[Records from a data source]
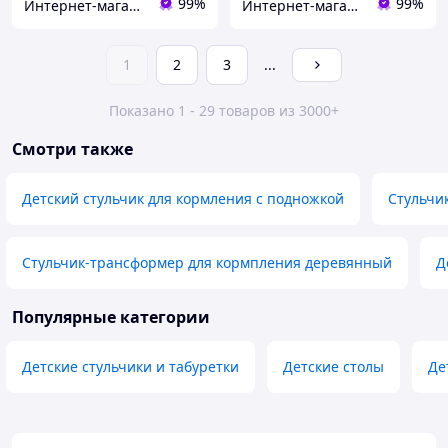
99%
99%
Интернет-магазин детских товаров "Gorod Detstva"
Интернет-магазин детских товаров "Gorod Detstva"
1
2
3
...
Показано 1 - 29 товаров из 3000+
Смотри также
Детский стульчик для кормления с подножкой
Стульчи
Стульчик-трансформер для кормпления деревянный
Д
Популярные категории
Детские стульчики и табуретки
Детские столы
Де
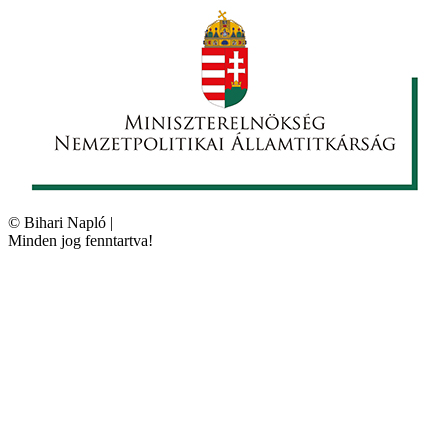
©
Bihari Napló
|
Minden jog fenntartva!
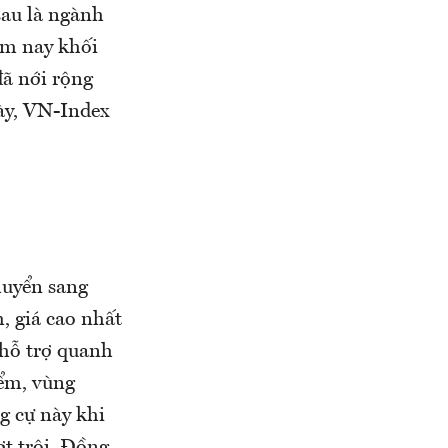
sau là ngành
ôm nay khối
ã nới rộng
này, VN-Index
huyển sang
m, giá cao nhất
hỗ trợ quanh
iểm, vùng
g cự này khi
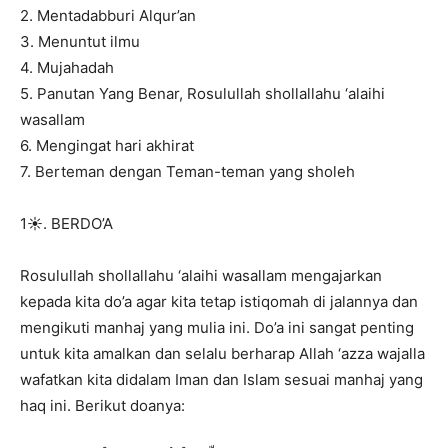
2. Mentadabburi Alqur’an
3. Menuntut ilmu
4. Mujahadah
5. Panutan Yang Benar, Rosulullah shollallahu ‘alaihi
wasallam
6. Mengingat hari akhirat
7. Berteman dengan Teman-teman yang sholeh
1☀️. BERDO’A
Rosulullah shollallahu ‘alaihi wasallam mengajarkan
kepada kita do’a agar kita tetap istiqomah di jalannya dan
mengikuti manhaj yang mulia ini. Do’a ini sangat penting
untuk kita amalkan dan selalu berharap Allah ‘azza wajalla
wafatkan kita didalam Iman dan Islam sesuai manhaj yang
haq ini. Berikut doanya:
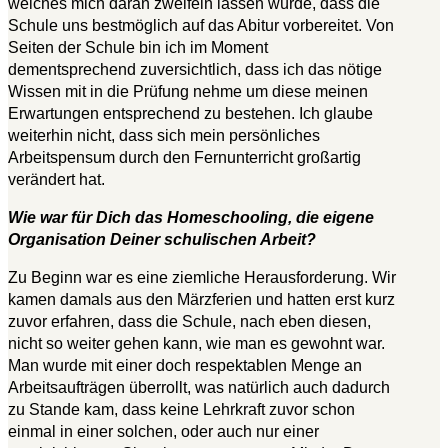
welches mich daran zweifeln lassen würde, dass die
Schule uns bestmöglich auf das Abitur vorbereitet. Von
Seiten der Schule bin ich im Moment
dementsprechend zuversichtlich, dass ich das nötige
Wissen mit in die Prüfung nehme um diese meinen
Erwartungen entsprechend zu bestehen. Ich glaube
weiterhin nicht, dass sich mein persönliches
Arbeitspensum durch den Fernunterricht großartig
verändert hat.
Wie war für Dich das Homeschooling, die eigene
Organisation Deiner schulischen Arbeit?
Zu Beginn war es eine ziemliche Herausforderung. Wir
kamen damals aus den Märzferien und hatten erst kurz
zuvor erfahren, dass die Schule, nach eben diesen,
nicht so weiter gehen kann, wie man es gewohnt war.
Man wurde mit einer doch respektablen Menge an
Arbeitsaufträgen überrollt, was natürlich auch dadurch
zu Stande kam, dass keine Lehrkraft zuvor schon
einmal in einer solchen, oder auch nur einer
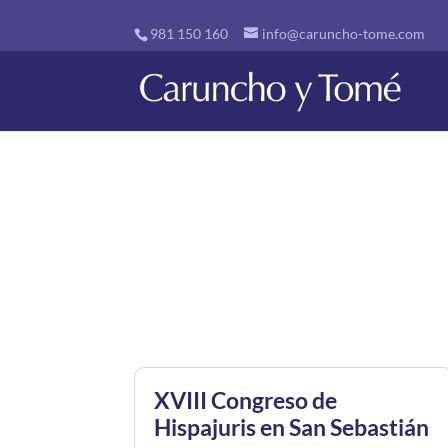
981 150 160
info@caruncho-tome.com
XVIII Congreso de
Hispajuris en San Sebastián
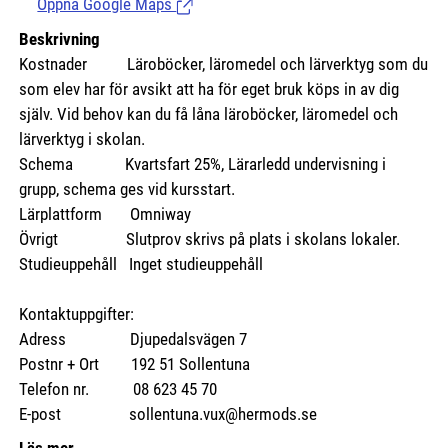
Öppna Google Maps
(Länk till extern sida.)
Beskrivning
Kostnader
Läroböcker, läromedel och lärverktyg som du
som elev har för avsikt att ha för eget bruk köps in av dig
själv. Vid behov kan du få låna läroböcker, läromedel och
lärverktyg i skolan.
Schema Kvartsfart 25%, Lärarledd undervisning i
grupp, schema ges vid kursstart.
Lärplattform Omniway
Övrigt Slutprov skrivs på plats i skolans lokaler.
Studieuppehåll Inget studieuppehåll
Kontaktuppgifter:
Adress Djupedalsvägen 7
Postnr + Ort 192 51 Sollentuna
Telefon nr. 08 623 45 70
E-post sollentuna.vux@hermods.se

AIM OF THE EXERCISE =>
What is asked for is an exact copy of the lines above from the one containing "Seiten der Schule bin ich im Moment" through the one containing "kamen damals aus", and only those.

ANSWER AREA =>
Seiten der Schule bin ich im Moment
dementsprechend zuversichtlich, dass ich das nötige
Wissen mit in die Prüfung nehme um diese meinen
Erwartungen entsprechend zu bestehen. Ich glaube
weiterhin nicht, dass sich mein persönliches
Arbeitspensum durch den Fernunterricht großartig
verändert hat.
Wie war für Dich das Homeschooling, die eigene
Organisation Deiner schulischen Arbeit?
Zu Beginn war es eine ziemliche Herausforderung. Wir
kamen damals aus den Märzferien und hatten erst kurz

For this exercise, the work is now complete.